Feldmann likes to describe hurling as a ‘chaotic dance’, and it’s this unique mixture of speed, skill, and physicality that has him hooked.
He has no doubts whatsoever that hurling will continue to grow in Germany because it immediately appeals to most people he introduces to it.
“I always say that the Germans don't know yet that they will love this sport,” he says.
“Every year we have a Sports Festival in University where people can just come and try out new sports. It's a big pitch and I'm standing around there with a couple of hurls and just explaining what it is and getting people to try it out.
And this is really a thing, once you get a hurl into the hand of a person and they manage to hit their first sliotar, they are usually hooked. They definitely show up to the first training session and at least 50% of them stay, this is really a thing. I guess because it's that exotic.
“Because of that I really think it should be possible to make this game grow in Germany and another factor in that is there's a group of Germans that are fed up with soccer.
“Not just the style of play, but the fact that if you have money or if you are wealthy club you can buy the best players and you always win.
“This is probably true in every league but in Germany it's a very big issue.
“The GAA, in contrast, is about playing for pride, not money.
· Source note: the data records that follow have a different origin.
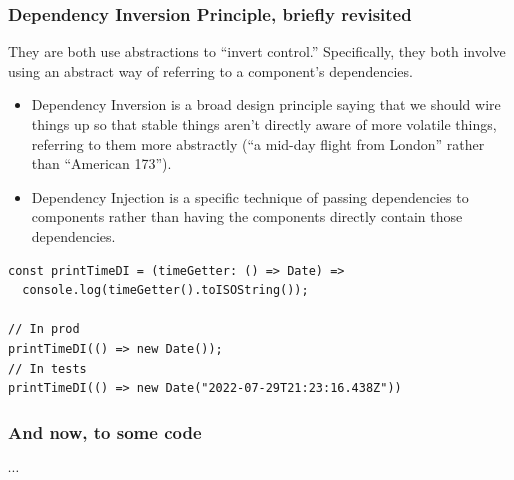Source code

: \documentclass[aspectratio=169]{beamer}
\begin{document}
\begin{frame}[fragile]
  \frametitle{Dependency Inversion Principle, briefly revisited}
  They are both use abstractions to ``invert control.'' Specifically, they both
  involve using an abstract way of referring to a component's dependencies.

  \begin{itemize}
    \item Dependency Inversion is a broad design principle saying that we should
          wire things up so that stable things aren't directly aware of more
          volatile things, referring to them more abstractly (``a mid-day flight
          from London'' rather than ``American 173'').
    \item Dependency Injection is a specific technique of passing dependencies
          to components rather than having the components directly contain those
          dependencies.
  \end{itemize}

  \vspace{1em}

  \begin{verbatim}
const printTimeDI = (timeGetter: () => Date) =>
  console.log(timeGetter().toISOString());

// In prod
printTimeDI(() => new Date());
// In tests
printTimeDI(() => new Date("2022-07-29T21:23:16.438Z"))

  \end{verbatim}
\end{frame}

\begin{frame}
  \frametitle{And now, to some code}
  $\cdots$
\end{frame}
\end{document}

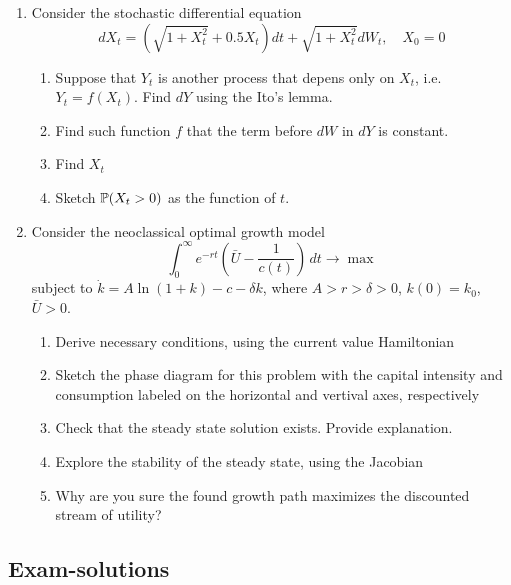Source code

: \documentclass[12pt, a4paper]{article}
\begin{document}
\begin{enumerate}[resume]
\item Consider the stochastic differential equation
\begin{equation}
dX_t=(\sqrt{1+X_t^2}+0.5X_t)dt+\sqrt{1+X_t^2}dW_t,\quad X_0=0 \nonumber
\end{equation}
\begin{enumerate}
\item Suppose that $Y_t$ is another process that depens only on $X_t$, i.e. $Y_t=f(X_t)$. Find $dY$ using the Ito's lemma.
\item Find such function $f$ that the term before $dW$ in $dY$ is constant.
\item Find $X_t$
\item Sketch $\P(X_t>0)$ as the function of $t$.
\end{enumerate}

\item Consider the neoclassical optimal growth model
\begin{equation}
\int_0^{\infty}e^{-rt}\left( \bar{U}-\frac{1}{c(t)}\right)\,dt \to \max \nonumber
\end{equation}
subject to $\dot{k}=A\ln(1+k)-c-\delta k$, where $A>r>\delta>0$, $k(0)=k_0$, $\bar{U}>0$.
\begin{enumerate}
\item Derive necessary conditions, using the current value Hamiltonian
\item Sketch the phase diagram for this problem with the capital intensity and consumption labeled on the horizontal and vertival axes, respectively
\item Check that the steady state solution exists. Provide explanation.
\item Explore the stability of the steady state, using the Jacobian
\item Why are you sure the found growth path maximizes the discounted stream of utility?
\end{enumerate}
\end{enumerate}

\subsection{Exam-solutions}
\end{document}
You even see that for our own club, people are really proud of what they represent.
“I mean, we're not very successful as a club especially if we play completely Irish teams, they're still much better than we are.
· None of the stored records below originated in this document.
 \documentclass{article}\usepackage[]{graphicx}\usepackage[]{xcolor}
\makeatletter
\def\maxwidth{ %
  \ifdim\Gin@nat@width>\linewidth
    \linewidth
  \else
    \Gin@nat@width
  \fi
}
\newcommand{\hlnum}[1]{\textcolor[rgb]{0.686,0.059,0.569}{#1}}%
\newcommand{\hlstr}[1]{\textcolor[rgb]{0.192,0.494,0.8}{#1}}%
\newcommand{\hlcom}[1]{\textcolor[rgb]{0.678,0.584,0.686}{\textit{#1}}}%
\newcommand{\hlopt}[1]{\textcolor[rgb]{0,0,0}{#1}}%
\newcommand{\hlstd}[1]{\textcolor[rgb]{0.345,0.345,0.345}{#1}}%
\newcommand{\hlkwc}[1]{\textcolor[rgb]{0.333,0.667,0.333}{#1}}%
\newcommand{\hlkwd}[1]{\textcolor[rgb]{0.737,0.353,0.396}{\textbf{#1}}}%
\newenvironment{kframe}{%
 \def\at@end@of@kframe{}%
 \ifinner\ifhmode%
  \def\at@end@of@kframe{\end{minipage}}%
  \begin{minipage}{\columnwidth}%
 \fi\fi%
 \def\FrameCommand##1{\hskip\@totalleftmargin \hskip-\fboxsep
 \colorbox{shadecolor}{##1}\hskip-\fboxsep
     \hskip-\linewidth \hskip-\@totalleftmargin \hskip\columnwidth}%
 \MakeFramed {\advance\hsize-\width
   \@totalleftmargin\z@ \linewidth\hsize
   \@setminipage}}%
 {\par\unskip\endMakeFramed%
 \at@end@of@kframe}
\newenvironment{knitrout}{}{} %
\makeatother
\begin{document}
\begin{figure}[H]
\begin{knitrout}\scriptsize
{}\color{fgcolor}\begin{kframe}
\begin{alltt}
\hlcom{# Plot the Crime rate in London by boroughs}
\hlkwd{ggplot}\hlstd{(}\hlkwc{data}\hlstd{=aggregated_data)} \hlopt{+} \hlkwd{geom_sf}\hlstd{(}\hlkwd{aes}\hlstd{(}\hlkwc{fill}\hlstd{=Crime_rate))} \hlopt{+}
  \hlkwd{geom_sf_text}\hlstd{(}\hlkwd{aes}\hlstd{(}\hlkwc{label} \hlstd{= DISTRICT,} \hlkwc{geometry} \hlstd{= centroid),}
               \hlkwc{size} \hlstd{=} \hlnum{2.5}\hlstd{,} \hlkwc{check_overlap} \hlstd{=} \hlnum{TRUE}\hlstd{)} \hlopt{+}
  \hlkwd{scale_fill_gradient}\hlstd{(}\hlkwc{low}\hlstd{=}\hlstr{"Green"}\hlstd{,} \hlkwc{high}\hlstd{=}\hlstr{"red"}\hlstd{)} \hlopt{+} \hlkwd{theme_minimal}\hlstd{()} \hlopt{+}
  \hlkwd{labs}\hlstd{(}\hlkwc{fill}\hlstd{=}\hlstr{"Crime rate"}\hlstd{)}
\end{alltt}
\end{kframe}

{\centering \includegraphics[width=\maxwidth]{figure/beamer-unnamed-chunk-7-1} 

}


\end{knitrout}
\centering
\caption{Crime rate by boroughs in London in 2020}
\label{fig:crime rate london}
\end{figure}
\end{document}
“But it's the little things that make us really proud that we that we were able to go or field a full team at the beginning and just wear that jersey and just play for the fun of it.
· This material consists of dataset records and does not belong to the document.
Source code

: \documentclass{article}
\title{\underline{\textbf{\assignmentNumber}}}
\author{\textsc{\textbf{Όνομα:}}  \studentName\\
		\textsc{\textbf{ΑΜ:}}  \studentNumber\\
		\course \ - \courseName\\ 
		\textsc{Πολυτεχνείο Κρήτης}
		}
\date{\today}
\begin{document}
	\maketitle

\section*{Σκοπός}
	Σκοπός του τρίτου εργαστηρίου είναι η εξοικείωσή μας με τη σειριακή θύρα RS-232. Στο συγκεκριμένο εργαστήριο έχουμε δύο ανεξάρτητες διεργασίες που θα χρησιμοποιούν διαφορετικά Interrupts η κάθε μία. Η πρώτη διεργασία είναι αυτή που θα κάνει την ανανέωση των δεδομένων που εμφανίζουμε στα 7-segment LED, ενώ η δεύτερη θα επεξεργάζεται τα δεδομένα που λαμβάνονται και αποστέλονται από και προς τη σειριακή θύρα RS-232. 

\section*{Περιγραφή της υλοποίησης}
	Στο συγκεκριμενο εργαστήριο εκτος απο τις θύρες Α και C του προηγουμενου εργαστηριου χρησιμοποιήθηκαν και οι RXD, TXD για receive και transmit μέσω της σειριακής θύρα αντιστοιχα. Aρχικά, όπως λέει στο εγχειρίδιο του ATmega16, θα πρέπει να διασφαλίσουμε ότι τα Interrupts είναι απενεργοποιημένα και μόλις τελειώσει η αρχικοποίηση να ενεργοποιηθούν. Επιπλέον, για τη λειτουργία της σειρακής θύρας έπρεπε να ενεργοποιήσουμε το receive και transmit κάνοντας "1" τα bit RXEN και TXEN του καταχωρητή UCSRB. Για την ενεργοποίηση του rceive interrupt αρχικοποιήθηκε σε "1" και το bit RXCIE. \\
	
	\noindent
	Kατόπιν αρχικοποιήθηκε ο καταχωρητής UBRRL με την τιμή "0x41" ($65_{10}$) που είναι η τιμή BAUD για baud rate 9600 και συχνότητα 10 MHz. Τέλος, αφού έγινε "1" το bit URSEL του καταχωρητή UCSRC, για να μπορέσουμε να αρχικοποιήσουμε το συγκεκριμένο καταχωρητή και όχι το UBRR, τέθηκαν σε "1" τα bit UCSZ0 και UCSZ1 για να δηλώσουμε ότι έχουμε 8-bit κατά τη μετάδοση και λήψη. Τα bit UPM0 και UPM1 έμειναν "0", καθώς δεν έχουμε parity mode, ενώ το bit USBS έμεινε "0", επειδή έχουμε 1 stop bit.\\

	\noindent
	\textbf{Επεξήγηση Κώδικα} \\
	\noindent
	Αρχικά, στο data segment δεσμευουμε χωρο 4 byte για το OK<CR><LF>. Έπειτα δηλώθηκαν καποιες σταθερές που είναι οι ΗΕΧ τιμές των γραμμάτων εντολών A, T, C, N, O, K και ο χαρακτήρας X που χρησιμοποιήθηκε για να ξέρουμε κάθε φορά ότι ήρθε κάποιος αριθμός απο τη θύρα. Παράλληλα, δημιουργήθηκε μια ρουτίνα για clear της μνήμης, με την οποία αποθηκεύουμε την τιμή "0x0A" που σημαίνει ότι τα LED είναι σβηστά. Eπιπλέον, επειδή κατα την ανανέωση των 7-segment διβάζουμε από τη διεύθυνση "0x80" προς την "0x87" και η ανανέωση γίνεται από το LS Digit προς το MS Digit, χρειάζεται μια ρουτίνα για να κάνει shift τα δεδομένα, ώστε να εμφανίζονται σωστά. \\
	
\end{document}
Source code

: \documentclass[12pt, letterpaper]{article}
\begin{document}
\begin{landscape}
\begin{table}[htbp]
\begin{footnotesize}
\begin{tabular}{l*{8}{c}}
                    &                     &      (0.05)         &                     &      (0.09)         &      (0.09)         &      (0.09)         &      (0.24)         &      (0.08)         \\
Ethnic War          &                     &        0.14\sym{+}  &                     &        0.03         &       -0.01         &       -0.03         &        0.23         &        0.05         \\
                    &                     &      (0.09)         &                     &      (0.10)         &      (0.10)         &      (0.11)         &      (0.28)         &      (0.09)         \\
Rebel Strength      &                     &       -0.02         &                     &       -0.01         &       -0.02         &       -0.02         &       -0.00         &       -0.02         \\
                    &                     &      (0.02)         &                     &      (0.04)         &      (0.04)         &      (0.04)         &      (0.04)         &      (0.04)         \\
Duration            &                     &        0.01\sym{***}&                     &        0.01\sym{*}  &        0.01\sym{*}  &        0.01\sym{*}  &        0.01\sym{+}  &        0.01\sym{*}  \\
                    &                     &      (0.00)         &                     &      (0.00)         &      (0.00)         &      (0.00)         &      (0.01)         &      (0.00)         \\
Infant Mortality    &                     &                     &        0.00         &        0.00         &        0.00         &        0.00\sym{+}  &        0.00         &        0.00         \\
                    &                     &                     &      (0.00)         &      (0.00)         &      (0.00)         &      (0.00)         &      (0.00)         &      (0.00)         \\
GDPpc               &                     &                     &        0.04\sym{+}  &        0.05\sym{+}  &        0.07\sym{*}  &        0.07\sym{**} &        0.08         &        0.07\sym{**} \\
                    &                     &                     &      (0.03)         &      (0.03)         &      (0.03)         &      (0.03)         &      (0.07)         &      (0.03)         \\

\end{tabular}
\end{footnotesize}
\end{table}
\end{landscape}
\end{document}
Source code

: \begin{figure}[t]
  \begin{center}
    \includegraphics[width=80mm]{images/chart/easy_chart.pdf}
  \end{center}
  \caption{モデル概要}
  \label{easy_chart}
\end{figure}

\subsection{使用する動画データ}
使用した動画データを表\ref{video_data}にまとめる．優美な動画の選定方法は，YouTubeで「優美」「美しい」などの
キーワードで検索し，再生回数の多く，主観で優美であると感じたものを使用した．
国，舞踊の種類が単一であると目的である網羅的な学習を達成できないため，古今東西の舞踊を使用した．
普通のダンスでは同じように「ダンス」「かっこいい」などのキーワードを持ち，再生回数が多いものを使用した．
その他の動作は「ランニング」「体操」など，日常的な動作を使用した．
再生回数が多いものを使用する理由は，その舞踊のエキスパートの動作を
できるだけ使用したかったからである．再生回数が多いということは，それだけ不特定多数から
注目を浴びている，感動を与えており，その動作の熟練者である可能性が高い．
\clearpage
“Many Irish would say it's amazing what you do, you should keep it up. Even if you're not that successful yet it will pay off in the future. And when it does slowly start to pay off and you being to win some matches, it's really satisfying."
Not content with simply learning a new sport like hurling, Feldmann also went and invented a new one – Hurlacrosse – which is a mixture of Hurling and Lacrosse.
It came about because the University’s lacrosse team train just after the Darmstadt hurlers on the same pitch so they struck up a friendship and decided to try playing a compromise rules game combining the skills of both sports which ultimately worked really well.
Coincidentally, around the same time an Irish man living in Los Angeles by the time of David Wogan was also keen to combine both hurling and lacrosse.
After finding photos online of the Darmstadt Hurlacrosse experiment he made contact with Feldmann and the two of them collaborated with Tony Devine from the Irish Lacrosse foundation to come up with a codified set of rules for the hybrid sport.
“The GAA heard about that so for the World Games in 2019 we were actually able to play in Croke Park against an Irish lacrosse team,” says Feldmann.
“It was really amazing to have the opportunity to play with a completely random and exotic sport. To touch the holy grass in Croke Park was an incredible experience.”
Feldmann also helped to establish a German Federation of GAA clubs in 2015 which now numbers 11 clubs.
They’ve translated GAA texts into German and support one another in whatever way they can.
The next big dream he hopes to see realised will be for the GAA clubs of each country in Europe to form national teams which would play one another in a European Championships he believes would really raise the profile of Gaelic Games on the continent.
“I think that could have a huge impact,” he says. “It would make it very interesting for people that have never get got in touch with it, you could show it on television and so on.
“I think this would be an amazing development and I think it's possible within the next 10 years or maybe 15 years to have something like that.”
Considering what Jakob Feldmann and the Darmstadt hurler have already achieved in a short period of time, you wouldn’t doubt him.